Win has asked for the wisdom of the Perl Monks concerning the following question:

Can anyone suggest a Perl script that will check the number of files in a folder and delete the oldest two files, if there are more than 20 files present in the folder? Somebody has kindly given me the following bit of code:
opendir my $d, $dir; my @f = sort { -M $b <=> -M $a } readdir $d; unlink @f[-0,1] if @f > 20;
Can anyone please expand this? Perhaps a detailed explanation. Or suggestions for improvement.

Replies are listed 'Best First'.
Re: No. files in folder
by saskaqueer (Friar) on Jun 23, 2005 at 10:27 UTC
    opendir my $dir, $dir;

    This line opens a handle (which is saved as $d) to the directory found at path $dir (so $dir could be defined as '/home/myuser/thedir').

    my @f = sort { -M $b <=> -M $a } readdir $d;

    This is the sort of line that shows what perl can do. There's a couple of things going on here, so we can break it down to see what's happening. This statement basically works backwards. First the readdir($d) generates a list of files and directories being read from the $d directory handle. If the directory at $dir contains foo1.dat, foo2.dat, subDir1, subDir2, foo3.dat, then you will get those 5 items listed through readdir(). This list of files is then passed to the sort routine, which is the part enclosed in curly braces. The -M $b <=> -M $a sorts the list of files by the last modified time of the file -- the end result from this sort will be the list of files read from the readdir(), which we are placing in the @f array. Because of the way we've sorted the list, the oldest files will be at the front of the array, with the newest files at the end.

    unlink @f[0,1] if @f > 20;

    As I said earlier, the @f array now contains the list of files, with the oldest files listed at the front of the array (so elements 0 and 1 would be your oldest 2 files).

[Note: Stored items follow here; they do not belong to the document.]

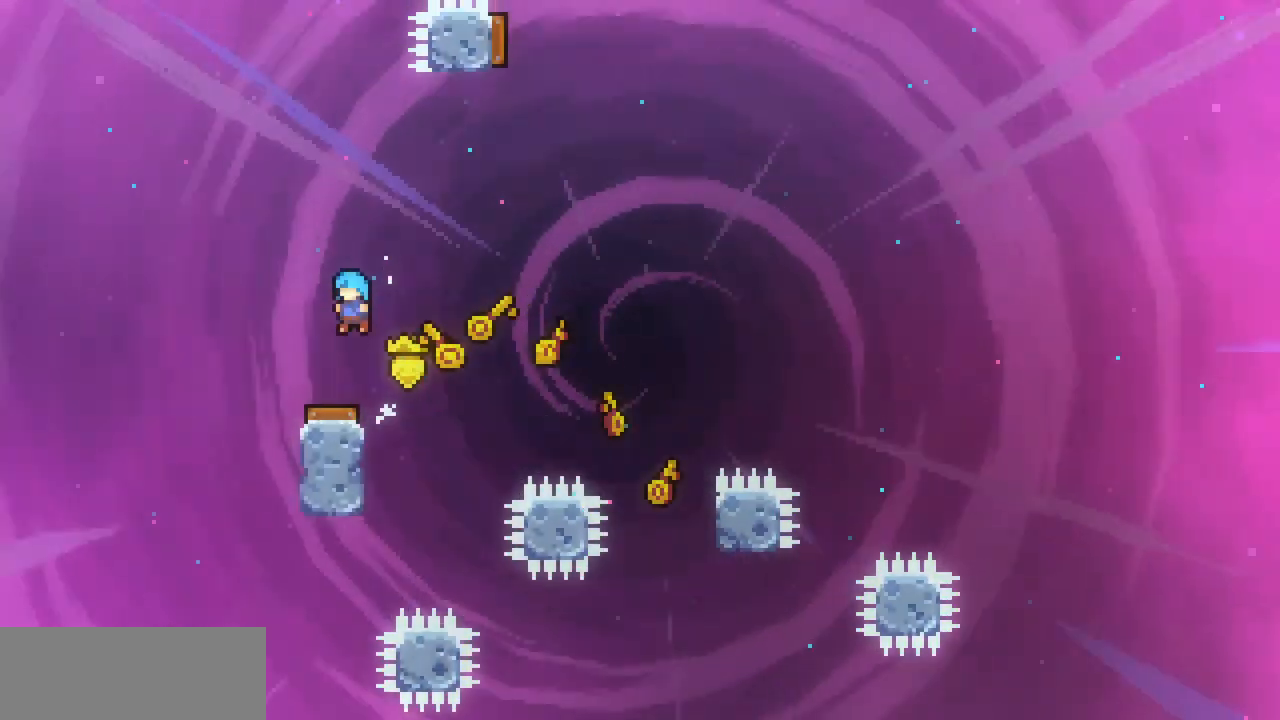
{"keys": ["right"], "events": [[33, "x", "up"], [33, "z", "up"], [233, "right", "down"]]}
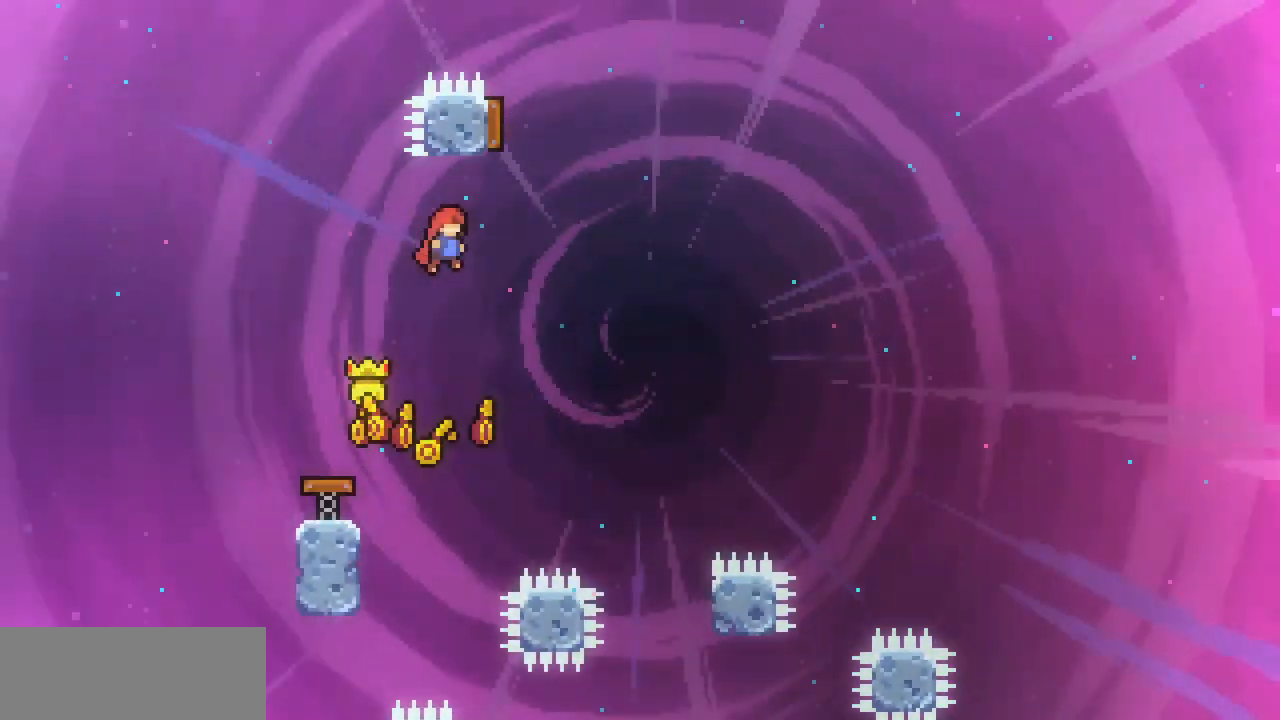
{"keys": ["right", "up"], "events": [[133, "up", "down"], [200, "c", "down"], [200, "right", "up"], [333, "c", "up"], [367, "right", "down"]]}
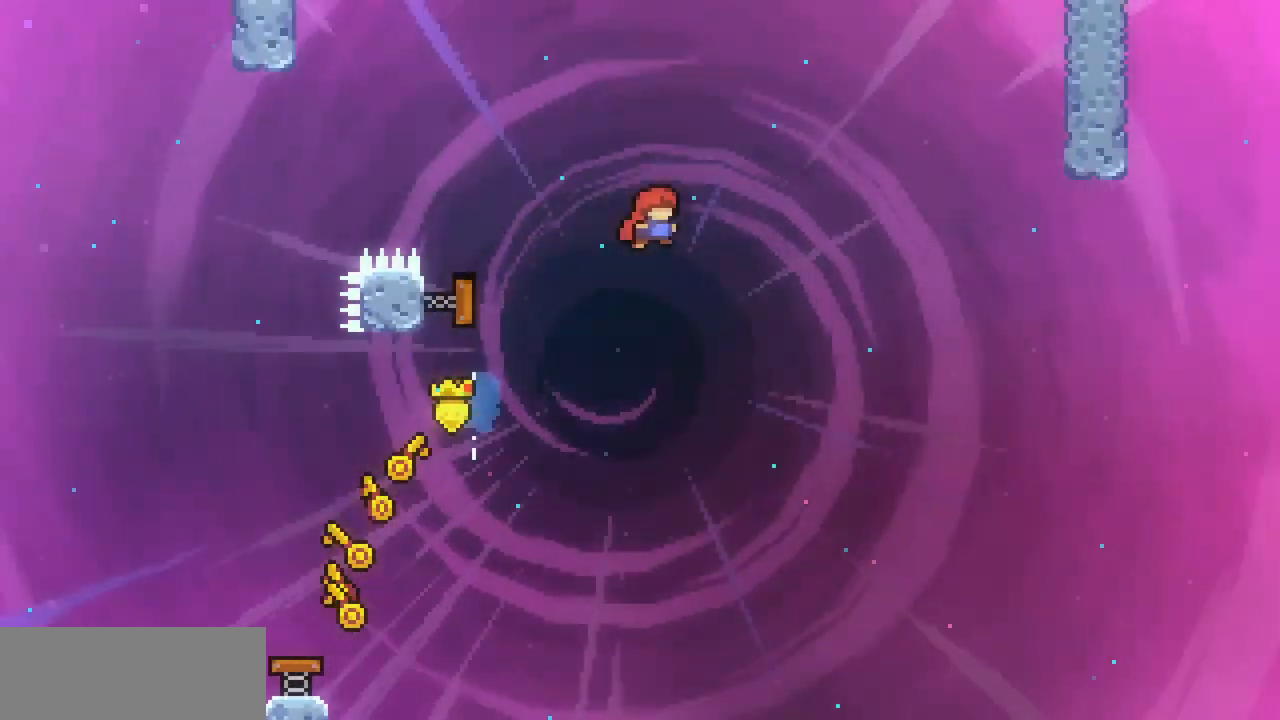
{"keys": ["c", "right", "up", "x"], "events": [[33, "x", "down"], [400, "c", "down"]]}
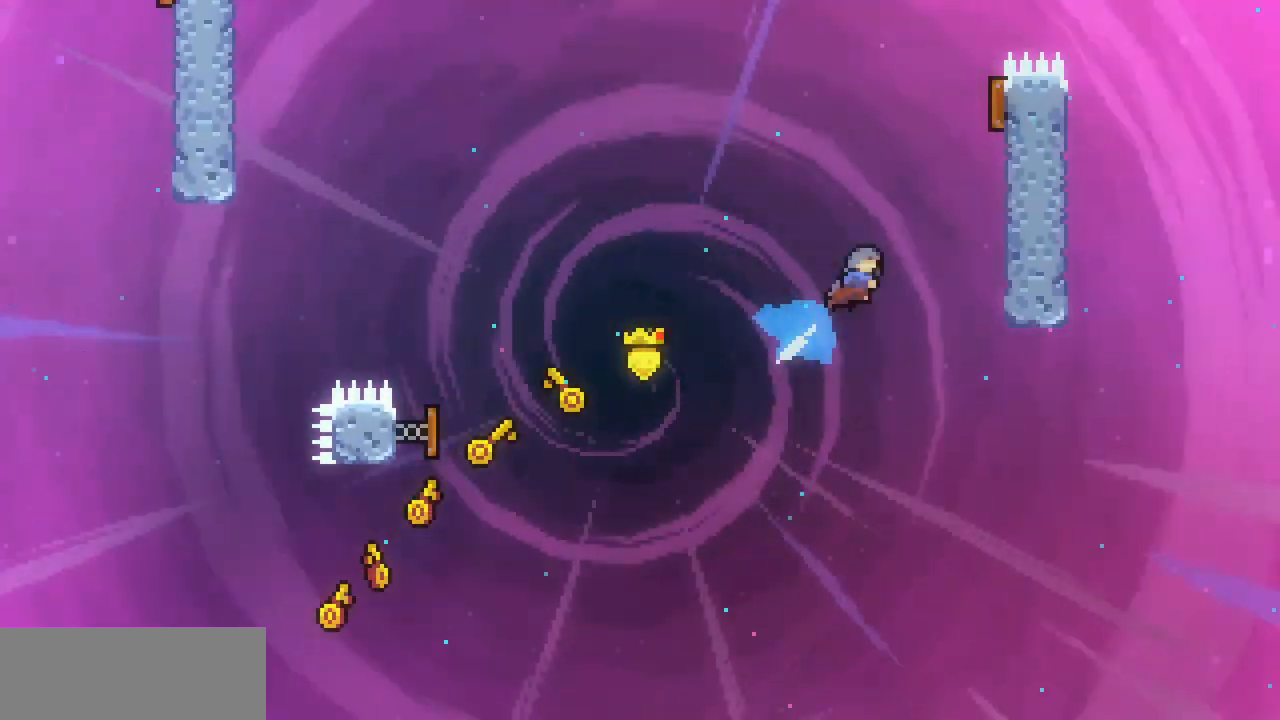
{"keys": ["right", "up", "x", "z"], "events": [[33, "c", "up"], [367, "z", "down"]]}
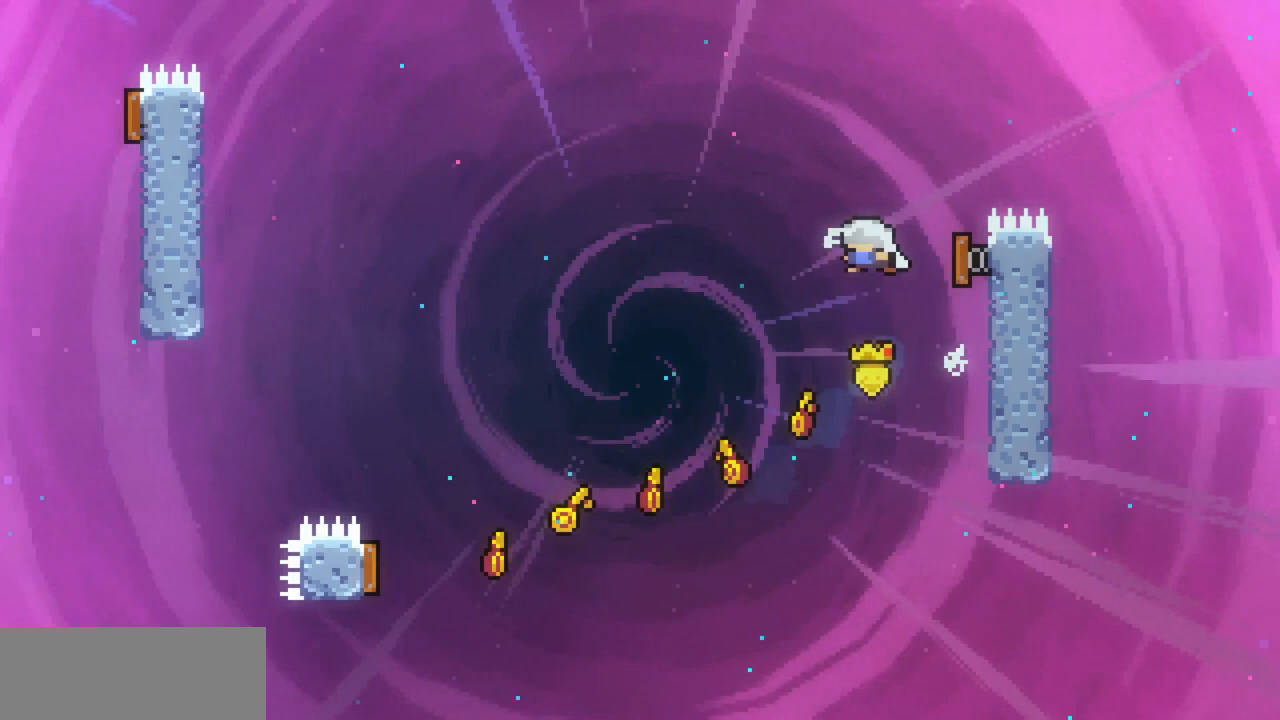
{"keys": ["left", "up", "x"], "events": [[100, "left", "down"], [100, "right", "up"], [100, "z", "up"]]}
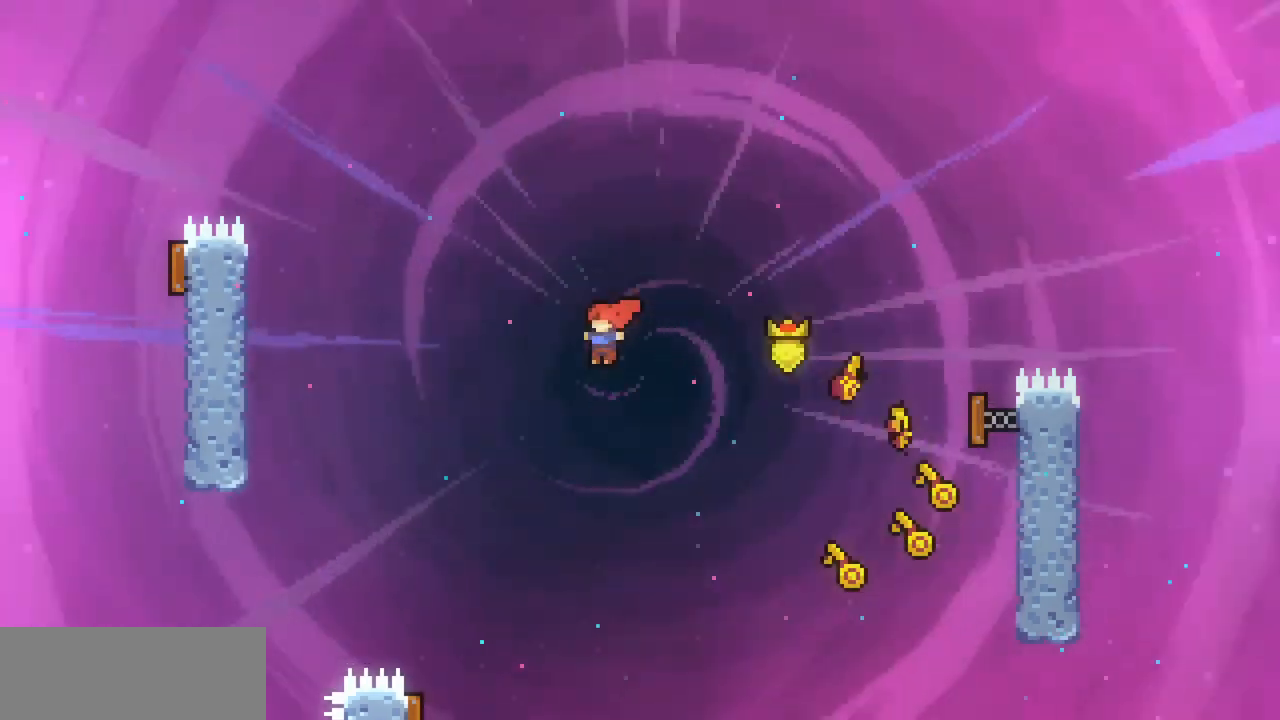
{"keys": ["left", "x"], "events": [[200, "c", "down"], [333, "c", "up"], [500, "up", "up"]]}
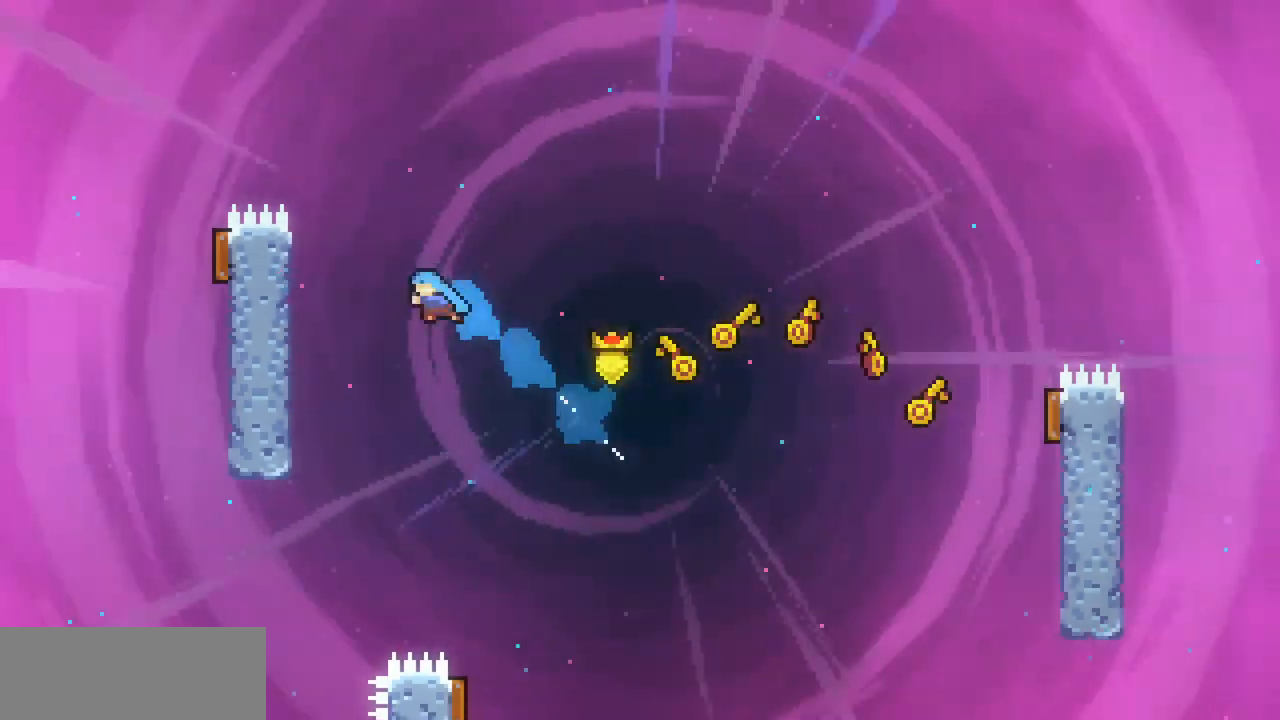
{"keys": ["left", "x", "z"], "events": [[400, "z", "down"]]}
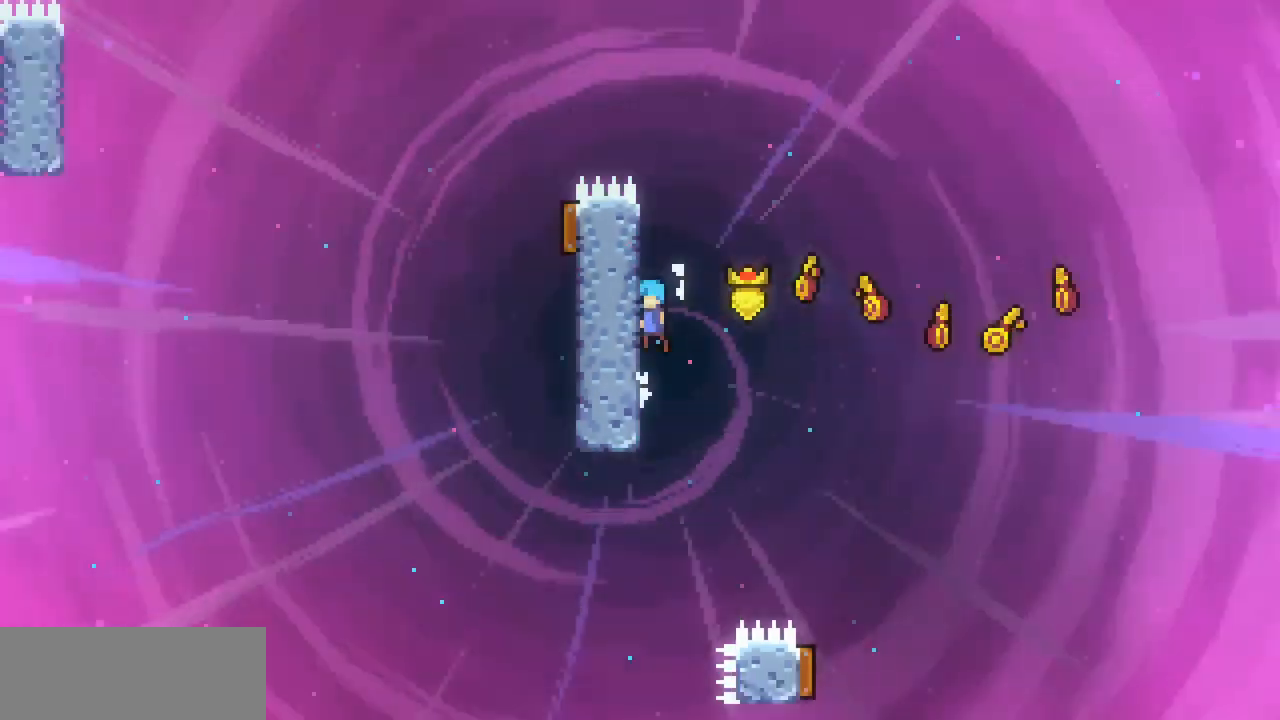
{"keys": ["left", "up", "x"], "events": [[33, "z", "up"], [100, "z", "down"], [133, "up", "down"], [233, "z", "up"]]}
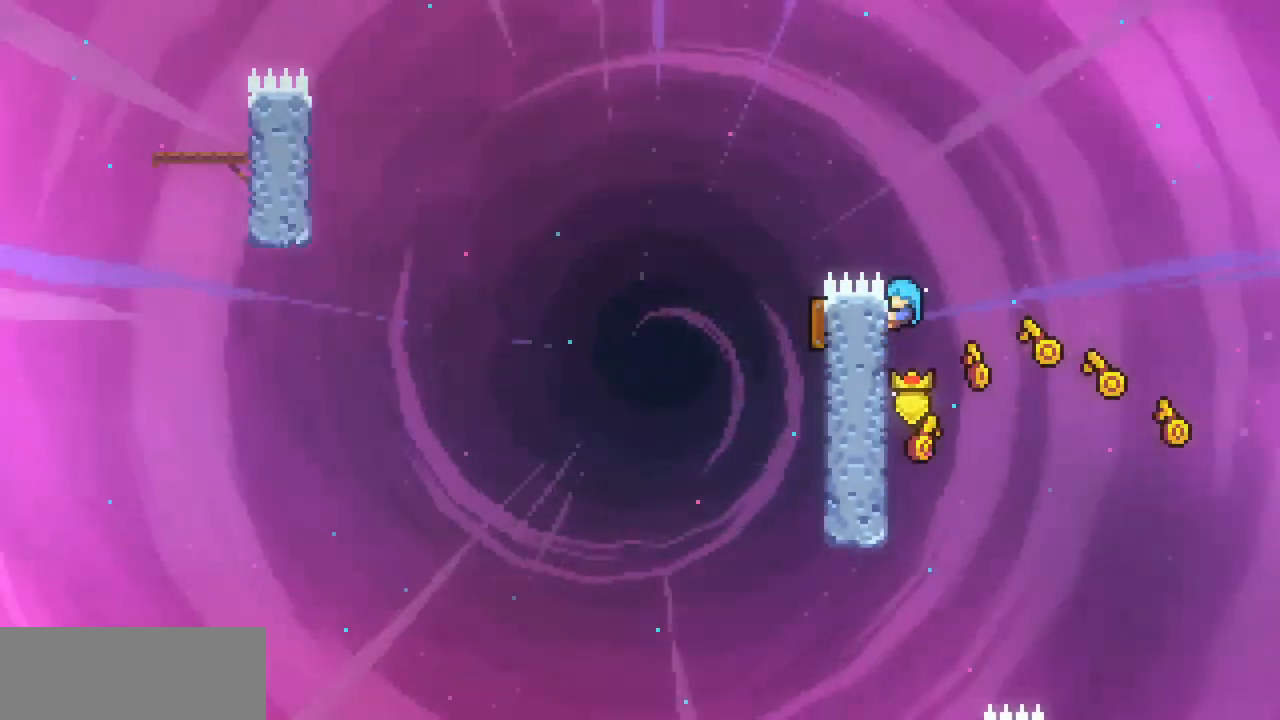
{"keys": ["left", "x", "z"], "events": [[100, "up", "up"], [267, "z", "down"]]}
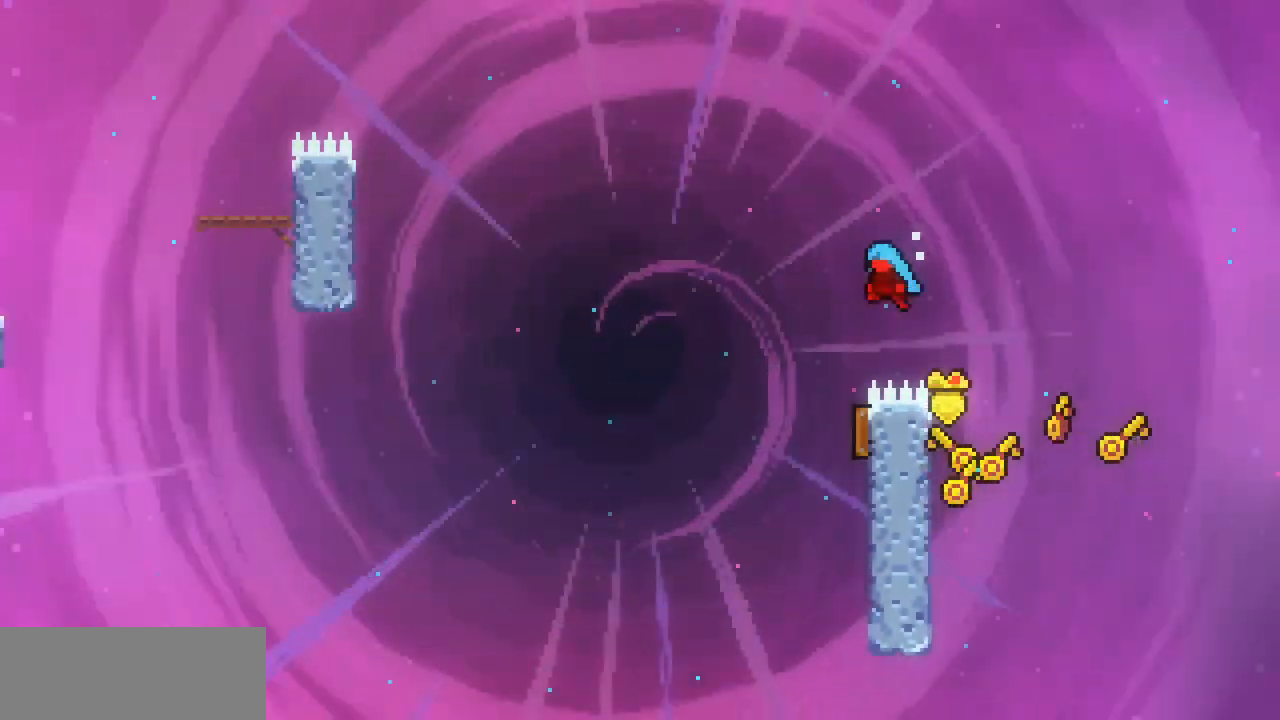
{"keys": ["right", "x"], "events": [[233, "left", "up"], [233, "z", "up"], [267, "right", "down"]]}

So the conditional statement on the size of @f checks to see if we have more than 20 files, and if so, executes unlink() on the first 2 entries to have them deleted.

    I'd probably rewrite the code as follows to also ensure we are only dealing with files, just in case you have any directories in that main directory we do not want to include. Warning: my perl is quite rusty, there is a good chance the following code will not run, and if it does, it may not work as expected.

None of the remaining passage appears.